Abstract

Attenuated Total Reflection Fourier Transform Infrared (ATR-FT-IR) Spectroscopy and chemometric modelling, including soft independent modelling by class analogy (SIMCA), partial least squares discriminant analysis (PLS-DA) and support vector machine (SVM), were applied to attempt to discriminate 60 clinical isolates of Enterococcus faecium and Enterococcus faecalis and hence evaluate the performance of the spectroscopic approach in identifying enterococci infections. The bacterial samples were identified by polymerize chain reaction (PCR) amplification and their ATR-FT-IR spectra acquired. Spectra were processed to the second derivative using the Savitzky-Golay algorithm and normalized using extended multiplicative signal correction employing the UnscramblerX (CAMO, Norway) software package. Multivariate classification models and their performance were evaluated using Cohen's Kappa coefficient. Principal component analysis (PCA) score plots showed separate clusters of spectra related to membership to E. faecium and E. faecalis, with this explained by bands assigned to PO2 (1230cm-1 ), P-O-C (1114cm-1 ), monosubstituted alkene (997, 987cm-1 ) and C-O (1070, 1055, 1036cm-1 ) corresponding to teichoic acids, polysaccharides and peptidoglycan from the cell wall in PCA and PLS-DA loading plots.

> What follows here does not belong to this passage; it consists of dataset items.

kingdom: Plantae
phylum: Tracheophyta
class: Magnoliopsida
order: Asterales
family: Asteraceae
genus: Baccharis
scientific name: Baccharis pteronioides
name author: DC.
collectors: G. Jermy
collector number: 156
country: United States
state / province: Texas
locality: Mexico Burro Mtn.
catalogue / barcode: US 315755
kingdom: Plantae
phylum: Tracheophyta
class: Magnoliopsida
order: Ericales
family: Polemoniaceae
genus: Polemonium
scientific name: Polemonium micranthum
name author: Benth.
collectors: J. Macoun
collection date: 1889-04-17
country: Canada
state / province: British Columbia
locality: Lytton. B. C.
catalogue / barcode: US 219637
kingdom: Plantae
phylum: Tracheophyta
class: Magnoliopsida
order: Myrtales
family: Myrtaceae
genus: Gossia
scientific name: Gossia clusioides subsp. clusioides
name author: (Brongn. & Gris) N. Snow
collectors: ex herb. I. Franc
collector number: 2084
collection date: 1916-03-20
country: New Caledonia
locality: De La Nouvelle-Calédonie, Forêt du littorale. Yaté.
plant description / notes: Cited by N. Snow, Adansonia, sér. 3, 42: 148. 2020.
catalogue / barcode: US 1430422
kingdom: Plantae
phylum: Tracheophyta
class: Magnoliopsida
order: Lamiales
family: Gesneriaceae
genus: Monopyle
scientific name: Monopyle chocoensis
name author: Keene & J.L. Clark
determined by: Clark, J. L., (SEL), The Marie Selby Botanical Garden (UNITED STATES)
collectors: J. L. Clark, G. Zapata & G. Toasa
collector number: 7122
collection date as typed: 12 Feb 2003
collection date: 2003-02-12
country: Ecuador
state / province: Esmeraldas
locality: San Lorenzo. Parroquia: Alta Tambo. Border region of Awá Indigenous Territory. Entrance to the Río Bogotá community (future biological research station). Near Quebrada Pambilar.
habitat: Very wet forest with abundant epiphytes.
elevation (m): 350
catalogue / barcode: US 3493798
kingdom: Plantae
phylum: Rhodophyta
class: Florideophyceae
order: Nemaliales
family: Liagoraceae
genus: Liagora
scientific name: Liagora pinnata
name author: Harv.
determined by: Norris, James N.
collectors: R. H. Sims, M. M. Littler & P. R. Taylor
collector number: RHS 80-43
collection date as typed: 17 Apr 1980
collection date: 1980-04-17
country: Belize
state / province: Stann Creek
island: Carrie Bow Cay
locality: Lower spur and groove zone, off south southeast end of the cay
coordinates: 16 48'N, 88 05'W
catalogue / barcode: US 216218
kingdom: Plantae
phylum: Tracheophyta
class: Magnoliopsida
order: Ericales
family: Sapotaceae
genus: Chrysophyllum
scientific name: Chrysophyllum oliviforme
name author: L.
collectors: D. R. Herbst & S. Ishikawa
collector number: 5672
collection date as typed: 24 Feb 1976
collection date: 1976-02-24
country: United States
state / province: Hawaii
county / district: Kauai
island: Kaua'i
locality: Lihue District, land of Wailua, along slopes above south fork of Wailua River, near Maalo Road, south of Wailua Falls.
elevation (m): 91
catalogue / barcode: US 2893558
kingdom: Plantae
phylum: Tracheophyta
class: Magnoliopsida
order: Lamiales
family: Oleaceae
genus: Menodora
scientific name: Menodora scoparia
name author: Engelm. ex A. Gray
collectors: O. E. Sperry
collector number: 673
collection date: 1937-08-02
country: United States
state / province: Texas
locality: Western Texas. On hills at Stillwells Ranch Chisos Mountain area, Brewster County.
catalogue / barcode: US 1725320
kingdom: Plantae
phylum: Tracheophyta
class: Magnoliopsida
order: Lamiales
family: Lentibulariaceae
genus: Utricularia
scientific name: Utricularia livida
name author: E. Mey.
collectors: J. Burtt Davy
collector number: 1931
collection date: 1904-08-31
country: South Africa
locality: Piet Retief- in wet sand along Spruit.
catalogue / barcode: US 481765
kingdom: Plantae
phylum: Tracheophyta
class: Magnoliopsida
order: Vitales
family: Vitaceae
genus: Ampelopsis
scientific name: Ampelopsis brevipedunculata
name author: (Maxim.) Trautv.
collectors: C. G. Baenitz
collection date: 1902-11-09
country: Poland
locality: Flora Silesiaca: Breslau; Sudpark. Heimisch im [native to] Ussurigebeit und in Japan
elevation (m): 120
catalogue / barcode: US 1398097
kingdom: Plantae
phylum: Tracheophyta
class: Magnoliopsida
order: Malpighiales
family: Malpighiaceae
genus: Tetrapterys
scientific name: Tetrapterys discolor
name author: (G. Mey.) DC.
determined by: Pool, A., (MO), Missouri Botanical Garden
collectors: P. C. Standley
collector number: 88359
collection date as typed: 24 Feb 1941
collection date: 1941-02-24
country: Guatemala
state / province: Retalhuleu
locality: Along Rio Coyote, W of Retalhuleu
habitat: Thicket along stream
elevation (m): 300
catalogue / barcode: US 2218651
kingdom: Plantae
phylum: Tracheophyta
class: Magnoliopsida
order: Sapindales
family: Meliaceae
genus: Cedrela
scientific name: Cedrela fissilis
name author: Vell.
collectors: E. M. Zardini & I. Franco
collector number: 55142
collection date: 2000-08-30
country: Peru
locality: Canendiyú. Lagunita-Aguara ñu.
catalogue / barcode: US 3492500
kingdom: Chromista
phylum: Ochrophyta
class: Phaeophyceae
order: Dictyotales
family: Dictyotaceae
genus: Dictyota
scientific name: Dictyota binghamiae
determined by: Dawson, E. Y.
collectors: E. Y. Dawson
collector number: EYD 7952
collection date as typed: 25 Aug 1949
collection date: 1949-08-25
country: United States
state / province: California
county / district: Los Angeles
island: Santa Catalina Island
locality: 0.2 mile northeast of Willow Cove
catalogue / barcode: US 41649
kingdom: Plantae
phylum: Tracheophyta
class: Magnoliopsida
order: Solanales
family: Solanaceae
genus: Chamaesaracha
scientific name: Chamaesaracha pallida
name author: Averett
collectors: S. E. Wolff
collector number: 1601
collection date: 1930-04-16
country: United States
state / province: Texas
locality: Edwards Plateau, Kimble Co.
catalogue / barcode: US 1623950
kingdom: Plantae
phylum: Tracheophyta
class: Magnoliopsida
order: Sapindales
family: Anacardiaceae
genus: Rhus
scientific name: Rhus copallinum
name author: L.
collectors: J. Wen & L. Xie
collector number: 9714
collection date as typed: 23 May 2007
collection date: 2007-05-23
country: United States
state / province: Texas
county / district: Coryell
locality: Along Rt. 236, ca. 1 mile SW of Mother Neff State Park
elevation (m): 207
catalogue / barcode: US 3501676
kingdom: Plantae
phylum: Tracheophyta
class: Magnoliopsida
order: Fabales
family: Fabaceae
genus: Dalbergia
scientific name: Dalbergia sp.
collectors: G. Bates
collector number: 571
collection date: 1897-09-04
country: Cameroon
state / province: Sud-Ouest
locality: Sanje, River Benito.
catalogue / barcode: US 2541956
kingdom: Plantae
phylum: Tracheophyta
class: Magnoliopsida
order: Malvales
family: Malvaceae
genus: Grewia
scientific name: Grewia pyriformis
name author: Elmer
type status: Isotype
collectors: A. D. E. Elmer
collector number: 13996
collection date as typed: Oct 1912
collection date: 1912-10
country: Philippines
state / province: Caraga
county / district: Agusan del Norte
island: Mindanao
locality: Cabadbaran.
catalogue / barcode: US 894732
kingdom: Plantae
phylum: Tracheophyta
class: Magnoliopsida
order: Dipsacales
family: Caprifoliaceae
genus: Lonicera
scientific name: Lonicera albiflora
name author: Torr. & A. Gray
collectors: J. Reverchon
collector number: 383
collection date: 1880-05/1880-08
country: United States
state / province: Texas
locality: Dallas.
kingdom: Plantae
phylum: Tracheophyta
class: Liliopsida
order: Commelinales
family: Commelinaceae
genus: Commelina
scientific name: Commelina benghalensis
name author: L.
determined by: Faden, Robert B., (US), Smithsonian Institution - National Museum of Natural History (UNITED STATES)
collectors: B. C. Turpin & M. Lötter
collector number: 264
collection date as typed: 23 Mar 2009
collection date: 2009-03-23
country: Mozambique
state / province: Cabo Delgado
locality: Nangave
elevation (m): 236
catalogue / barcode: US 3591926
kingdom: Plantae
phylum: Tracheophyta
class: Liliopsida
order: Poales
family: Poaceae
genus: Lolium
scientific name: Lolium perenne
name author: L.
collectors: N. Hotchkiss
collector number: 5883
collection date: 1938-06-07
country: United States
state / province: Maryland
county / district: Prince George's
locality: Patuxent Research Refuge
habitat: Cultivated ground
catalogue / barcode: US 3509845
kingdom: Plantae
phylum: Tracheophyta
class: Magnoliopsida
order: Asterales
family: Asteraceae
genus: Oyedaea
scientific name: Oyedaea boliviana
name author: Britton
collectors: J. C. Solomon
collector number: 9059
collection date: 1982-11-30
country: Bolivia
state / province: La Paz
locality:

The best classification model for E. faecium and E. faecalis is SVM, indicating via highest Kappa score. The classification coefficient between SIMCA, PLS-DA, SVM and PCR as reference method were 0·59, 0·9 and 1, respectively, shown as the Kappa scores. The main spectral differences observed between the two clinically relevant enterococci species were associated with changes in the teichoic acid content of cell walls. With regard to the binary classification method, SVM was found to be the best performing classification model, providing the highest correlation with the PCR results. The study shows that ATR-FT-IR spectroscopy in combination with chemometric modelling can be applied for the phenotypic identification and discrimination of clinically relevant and similar enterococcal species.